Anecdotal evidence from colleagues involved in deep learning research suggests that even if you have access to all source code and training data the resulting networks will often differ wildly if TensorFlow is involved. E.g. it's not uncommon for success rates of a trained classifier to vary from 75% to 90% between different training runs. With that in mind the discussion within Debian is, well, a little off from actual real-world problems.

Let's not exaggerate

Posted Jul 28, 2018 19:03 UTC (Sat) by wx (guest, #103979) [Link]

> > As in, you could run a plain register-to-register floating-point arithmetic instruction on the GPU and it would sometimes give different results for the same input (on the same GPU and same compiled code etc)?
> Yup.

Unless you come up with code to reproduce such situations I'll have to call this out as an urban legend. I've been doing numerical optimization research (which has to be 100% reproducible) on virtually every high-end Nvidia GPU (consumer and Tesla) released since 2011. I've seen a lot of issues with Nvidia's toolchain but not a single case of the actual hardware misbehaving like that.
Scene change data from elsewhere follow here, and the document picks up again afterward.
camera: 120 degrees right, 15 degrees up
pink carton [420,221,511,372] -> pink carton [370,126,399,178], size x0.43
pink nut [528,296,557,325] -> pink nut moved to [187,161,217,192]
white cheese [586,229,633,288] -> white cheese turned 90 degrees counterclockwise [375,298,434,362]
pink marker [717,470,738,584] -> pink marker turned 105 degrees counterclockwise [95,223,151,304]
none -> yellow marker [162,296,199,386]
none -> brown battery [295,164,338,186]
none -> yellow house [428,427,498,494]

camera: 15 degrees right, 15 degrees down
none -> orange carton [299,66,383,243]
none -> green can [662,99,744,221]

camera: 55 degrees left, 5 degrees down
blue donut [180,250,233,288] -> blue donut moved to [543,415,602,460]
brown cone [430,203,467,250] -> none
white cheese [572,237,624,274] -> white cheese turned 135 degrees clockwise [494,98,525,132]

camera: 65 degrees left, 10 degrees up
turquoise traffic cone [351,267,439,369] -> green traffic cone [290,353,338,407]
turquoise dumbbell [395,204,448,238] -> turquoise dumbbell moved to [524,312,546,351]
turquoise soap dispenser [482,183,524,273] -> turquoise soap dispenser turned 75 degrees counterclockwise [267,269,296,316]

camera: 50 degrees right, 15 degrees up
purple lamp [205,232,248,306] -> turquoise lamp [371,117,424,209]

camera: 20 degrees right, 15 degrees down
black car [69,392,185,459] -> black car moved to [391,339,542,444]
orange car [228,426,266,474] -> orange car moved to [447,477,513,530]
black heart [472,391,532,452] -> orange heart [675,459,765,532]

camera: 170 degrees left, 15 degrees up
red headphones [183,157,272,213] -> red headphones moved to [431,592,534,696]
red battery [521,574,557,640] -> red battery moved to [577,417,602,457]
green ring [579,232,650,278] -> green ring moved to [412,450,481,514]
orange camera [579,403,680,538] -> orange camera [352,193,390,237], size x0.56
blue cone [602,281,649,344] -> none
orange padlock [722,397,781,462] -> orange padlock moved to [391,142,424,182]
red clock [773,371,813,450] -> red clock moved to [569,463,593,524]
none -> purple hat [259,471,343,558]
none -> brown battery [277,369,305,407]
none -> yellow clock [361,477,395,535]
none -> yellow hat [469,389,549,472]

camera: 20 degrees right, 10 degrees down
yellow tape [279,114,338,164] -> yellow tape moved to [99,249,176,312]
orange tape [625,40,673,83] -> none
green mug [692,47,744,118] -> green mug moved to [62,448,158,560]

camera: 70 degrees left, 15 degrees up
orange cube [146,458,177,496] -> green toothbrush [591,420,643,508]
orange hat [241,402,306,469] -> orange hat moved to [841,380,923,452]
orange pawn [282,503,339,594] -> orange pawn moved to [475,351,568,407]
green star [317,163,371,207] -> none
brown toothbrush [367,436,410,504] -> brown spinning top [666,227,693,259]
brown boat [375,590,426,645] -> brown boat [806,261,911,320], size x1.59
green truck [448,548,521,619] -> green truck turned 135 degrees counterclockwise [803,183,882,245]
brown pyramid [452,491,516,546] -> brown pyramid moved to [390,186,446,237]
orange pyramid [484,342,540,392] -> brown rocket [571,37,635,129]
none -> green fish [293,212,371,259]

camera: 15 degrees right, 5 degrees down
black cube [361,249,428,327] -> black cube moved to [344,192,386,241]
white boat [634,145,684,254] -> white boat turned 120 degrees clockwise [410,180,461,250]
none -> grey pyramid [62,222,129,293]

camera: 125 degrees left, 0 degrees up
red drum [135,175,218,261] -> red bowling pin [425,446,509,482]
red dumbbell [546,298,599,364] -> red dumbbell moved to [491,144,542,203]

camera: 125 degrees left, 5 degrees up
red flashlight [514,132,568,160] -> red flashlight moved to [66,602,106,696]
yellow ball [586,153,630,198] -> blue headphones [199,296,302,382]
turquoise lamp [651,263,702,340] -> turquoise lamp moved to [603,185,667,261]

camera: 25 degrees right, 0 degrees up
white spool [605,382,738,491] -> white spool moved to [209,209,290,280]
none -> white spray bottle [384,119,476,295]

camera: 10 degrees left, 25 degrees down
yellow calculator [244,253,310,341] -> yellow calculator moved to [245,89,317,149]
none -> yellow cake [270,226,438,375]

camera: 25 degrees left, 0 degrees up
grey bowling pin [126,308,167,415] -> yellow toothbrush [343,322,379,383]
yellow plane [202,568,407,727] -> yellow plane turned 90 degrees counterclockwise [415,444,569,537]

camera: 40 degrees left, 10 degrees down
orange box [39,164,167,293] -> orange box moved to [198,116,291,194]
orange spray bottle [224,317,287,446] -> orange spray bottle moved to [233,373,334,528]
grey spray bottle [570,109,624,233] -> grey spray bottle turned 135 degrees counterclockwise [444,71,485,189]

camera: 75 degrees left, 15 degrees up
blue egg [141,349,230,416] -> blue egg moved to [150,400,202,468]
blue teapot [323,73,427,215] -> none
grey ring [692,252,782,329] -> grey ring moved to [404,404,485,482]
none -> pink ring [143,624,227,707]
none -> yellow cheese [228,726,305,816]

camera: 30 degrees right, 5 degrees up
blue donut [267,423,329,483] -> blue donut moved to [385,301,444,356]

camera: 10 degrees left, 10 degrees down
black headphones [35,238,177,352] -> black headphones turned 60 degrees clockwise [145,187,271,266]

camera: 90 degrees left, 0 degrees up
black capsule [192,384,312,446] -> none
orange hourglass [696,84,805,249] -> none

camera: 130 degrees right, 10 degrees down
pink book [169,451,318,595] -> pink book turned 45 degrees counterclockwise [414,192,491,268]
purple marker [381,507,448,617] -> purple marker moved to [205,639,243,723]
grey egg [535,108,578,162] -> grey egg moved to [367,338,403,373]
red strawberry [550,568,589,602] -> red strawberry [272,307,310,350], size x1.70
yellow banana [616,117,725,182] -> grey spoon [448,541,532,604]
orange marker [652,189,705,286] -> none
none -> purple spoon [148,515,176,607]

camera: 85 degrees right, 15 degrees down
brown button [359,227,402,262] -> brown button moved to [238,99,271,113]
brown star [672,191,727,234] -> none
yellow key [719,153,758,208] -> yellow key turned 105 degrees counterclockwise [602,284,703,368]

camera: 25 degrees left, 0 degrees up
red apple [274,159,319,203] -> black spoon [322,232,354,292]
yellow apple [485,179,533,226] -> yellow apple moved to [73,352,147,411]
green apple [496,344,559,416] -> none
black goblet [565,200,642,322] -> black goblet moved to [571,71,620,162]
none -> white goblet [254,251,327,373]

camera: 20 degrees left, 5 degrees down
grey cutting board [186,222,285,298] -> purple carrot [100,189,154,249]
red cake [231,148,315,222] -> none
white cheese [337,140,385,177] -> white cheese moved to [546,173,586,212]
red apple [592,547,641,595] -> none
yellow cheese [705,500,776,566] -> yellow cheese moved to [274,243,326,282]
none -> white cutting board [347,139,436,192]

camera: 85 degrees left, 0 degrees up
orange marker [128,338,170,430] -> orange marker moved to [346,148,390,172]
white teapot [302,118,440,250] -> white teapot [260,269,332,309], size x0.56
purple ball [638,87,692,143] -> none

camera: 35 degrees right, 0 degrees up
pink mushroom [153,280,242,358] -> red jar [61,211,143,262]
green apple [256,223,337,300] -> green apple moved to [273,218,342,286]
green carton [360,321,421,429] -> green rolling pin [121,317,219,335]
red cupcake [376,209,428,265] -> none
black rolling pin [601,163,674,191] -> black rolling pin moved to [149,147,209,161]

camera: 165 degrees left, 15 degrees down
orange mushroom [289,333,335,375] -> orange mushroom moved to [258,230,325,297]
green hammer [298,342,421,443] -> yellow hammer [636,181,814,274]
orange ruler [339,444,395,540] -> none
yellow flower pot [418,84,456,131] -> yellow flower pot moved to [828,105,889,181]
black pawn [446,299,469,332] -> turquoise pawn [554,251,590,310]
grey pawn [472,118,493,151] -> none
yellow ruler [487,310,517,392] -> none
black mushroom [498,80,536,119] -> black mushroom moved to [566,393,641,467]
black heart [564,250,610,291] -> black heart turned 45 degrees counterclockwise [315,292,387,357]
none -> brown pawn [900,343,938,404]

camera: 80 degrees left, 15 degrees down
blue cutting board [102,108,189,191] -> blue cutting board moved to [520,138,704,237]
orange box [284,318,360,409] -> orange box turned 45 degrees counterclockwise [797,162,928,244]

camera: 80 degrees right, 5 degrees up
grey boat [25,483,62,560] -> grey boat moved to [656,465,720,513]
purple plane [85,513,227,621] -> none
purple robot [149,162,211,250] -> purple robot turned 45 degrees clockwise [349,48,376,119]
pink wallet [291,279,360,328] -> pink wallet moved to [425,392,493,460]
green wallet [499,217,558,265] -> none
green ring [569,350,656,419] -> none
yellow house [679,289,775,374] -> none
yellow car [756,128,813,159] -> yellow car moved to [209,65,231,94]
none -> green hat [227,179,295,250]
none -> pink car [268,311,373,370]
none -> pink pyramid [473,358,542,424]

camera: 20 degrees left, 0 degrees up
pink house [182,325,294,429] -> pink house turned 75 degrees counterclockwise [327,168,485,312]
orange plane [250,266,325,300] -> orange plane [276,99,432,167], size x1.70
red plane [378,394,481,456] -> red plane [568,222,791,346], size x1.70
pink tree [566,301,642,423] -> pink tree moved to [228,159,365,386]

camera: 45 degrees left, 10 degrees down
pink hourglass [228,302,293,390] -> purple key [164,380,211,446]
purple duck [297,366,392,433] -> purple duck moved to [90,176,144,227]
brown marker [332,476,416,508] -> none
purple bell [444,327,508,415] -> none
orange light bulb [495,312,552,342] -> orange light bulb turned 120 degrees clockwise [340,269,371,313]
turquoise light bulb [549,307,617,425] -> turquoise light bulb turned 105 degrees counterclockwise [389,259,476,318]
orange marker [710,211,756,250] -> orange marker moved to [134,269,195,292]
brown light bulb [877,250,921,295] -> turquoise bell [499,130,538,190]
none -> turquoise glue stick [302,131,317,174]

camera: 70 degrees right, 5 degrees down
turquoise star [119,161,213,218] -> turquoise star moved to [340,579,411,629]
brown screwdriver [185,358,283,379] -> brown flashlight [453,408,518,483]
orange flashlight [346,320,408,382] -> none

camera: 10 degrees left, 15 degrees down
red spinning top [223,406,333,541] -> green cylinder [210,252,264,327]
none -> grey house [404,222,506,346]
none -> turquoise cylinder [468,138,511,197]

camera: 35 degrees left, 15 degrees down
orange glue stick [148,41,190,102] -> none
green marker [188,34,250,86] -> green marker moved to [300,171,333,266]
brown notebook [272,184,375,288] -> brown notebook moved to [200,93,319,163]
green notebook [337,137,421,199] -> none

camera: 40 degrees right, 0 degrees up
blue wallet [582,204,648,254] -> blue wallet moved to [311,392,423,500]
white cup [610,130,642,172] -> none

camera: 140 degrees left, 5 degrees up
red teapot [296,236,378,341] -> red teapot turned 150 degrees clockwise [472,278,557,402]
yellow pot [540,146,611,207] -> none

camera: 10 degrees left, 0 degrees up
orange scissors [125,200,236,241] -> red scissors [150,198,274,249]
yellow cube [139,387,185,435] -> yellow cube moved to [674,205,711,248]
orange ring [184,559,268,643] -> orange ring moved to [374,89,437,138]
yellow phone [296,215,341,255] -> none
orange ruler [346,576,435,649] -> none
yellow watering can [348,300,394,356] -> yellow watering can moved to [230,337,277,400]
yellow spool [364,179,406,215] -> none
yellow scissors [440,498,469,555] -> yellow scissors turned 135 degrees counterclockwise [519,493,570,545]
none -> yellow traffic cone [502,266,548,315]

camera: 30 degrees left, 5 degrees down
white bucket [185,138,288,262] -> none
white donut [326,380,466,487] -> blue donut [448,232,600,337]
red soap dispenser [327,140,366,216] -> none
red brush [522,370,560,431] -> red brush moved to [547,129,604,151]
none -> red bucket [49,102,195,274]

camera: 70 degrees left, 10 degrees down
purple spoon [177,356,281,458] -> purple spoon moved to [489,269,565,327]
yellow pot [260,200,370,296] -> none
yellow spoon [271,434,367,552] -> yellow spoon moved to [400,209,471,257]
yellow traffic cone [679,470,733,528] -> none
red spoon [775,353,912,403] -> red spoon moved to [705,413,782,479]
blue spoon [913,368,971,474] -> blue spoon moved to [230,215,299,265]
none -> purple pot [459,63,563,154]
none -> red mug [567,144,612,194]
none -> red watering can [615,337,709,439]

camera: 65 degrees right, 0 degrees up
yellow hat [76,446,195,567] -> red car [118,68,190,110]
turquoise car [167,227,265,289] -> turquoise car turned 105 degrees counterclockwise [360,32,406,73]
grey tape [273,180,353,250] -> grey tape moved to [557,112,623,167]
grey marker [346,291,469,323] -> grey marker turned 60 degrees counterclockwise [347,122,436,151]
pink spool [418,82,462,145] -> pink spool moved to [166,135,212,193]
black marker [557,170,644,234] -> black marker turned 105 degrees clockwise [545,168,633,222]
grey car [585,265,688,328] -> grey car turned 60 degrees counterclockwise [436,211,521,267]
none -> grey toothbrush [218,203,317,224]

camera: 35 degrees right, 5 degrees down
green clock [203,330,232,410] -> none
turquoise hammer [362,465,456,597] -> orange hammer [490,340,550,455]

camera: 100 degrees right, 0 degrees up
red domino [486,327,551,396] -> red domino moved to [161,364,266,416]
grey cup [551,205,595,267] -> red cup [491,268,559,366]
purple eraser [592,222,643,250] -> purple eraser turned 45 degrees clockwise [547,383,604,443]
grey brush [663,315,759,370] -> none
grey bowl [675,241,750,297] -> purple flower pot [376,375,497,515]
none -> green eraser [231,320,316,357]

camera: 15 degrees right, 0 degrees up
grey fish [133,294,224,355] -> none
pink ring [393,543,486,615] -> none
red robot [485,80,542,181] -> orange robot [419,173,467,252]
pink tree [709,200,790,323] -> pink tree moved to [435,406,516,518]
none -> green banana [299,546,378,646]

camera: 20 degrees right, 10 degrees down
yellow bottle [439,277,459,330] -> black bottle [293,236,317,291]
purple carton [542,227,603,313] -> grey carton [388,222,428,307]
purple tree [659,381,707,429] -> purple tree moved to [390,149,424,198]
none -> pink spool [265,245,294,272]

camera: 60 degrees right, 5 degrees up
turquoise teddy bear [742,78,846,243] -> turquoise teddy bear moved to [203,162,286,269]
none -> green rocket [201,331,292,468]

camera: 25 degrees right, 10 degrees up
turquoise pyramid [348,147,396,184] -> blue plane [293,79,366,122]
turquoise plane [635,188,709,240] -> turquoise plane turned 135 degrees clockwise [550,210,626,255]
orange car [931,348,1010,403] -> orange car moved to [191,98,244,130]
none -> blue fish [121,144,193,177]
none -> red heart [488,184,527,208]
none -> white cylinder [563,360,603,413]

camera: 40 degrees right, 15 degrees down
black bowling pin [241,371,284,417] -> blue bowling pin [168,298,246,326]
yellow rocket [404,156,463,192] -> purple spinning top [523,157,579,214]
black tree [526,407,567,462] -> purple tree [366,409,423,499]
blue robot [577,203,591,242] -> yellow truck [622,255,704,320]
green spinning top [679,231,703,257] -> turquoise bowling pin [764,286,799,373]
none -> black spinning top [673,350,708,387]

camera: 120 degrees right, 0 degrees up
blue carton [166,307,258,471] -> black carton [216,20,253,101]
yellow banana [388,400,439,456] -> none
Correct machine code will generate the exact same results every time you run it on the same GPU when using the same kernel launch parameters.

I'm also not aware of any credible reports by others to the contrary. There was one vague report of a Titan V not producing reproducible results (http://www.theregister.co.uk/2018/03/21/nvidia_titan_v_re...) but that is much more likely to be caused by the micro architecture changes in Volta. Intra-warp communication now requires explicit synchronization which can require significant porting effort for existing code bases and is rather tricky to get right.

Let's not exaggerate

Posted Jul 23, 2018 16:43 UTC (Mon) by sfeam (subscriber, #2841) [Link]

This all seems rather tangential to the original point. Hardware differences or nondeterminism are of interest if you care about 100% reproducibility. As Cyberax points out, that is not usually a concern in training a neural net. The question is, if the application itself does not require 100% reproducibility does this nevertheless affect how it can be licensed? From my point of view the reliability or reproducibility of a program's output is not a property on which "free vs non-free" hinges. If you have the code, you have the input, you have everything needed to build and run the program, and yet the output is nonreproducible, that is not due to a lack of freedom. To claim otherwise opens the door to arguments that a nondeterministic code can never be free, or for that matter that the presence of bugs makes a program non-free.

So in my view no, the presence of pre-calculated values or nondeterministic hardware or code that depends on non-reproducible properties like clock time, none of that affects the free/non-free status of the code itself for the purpose of licensing.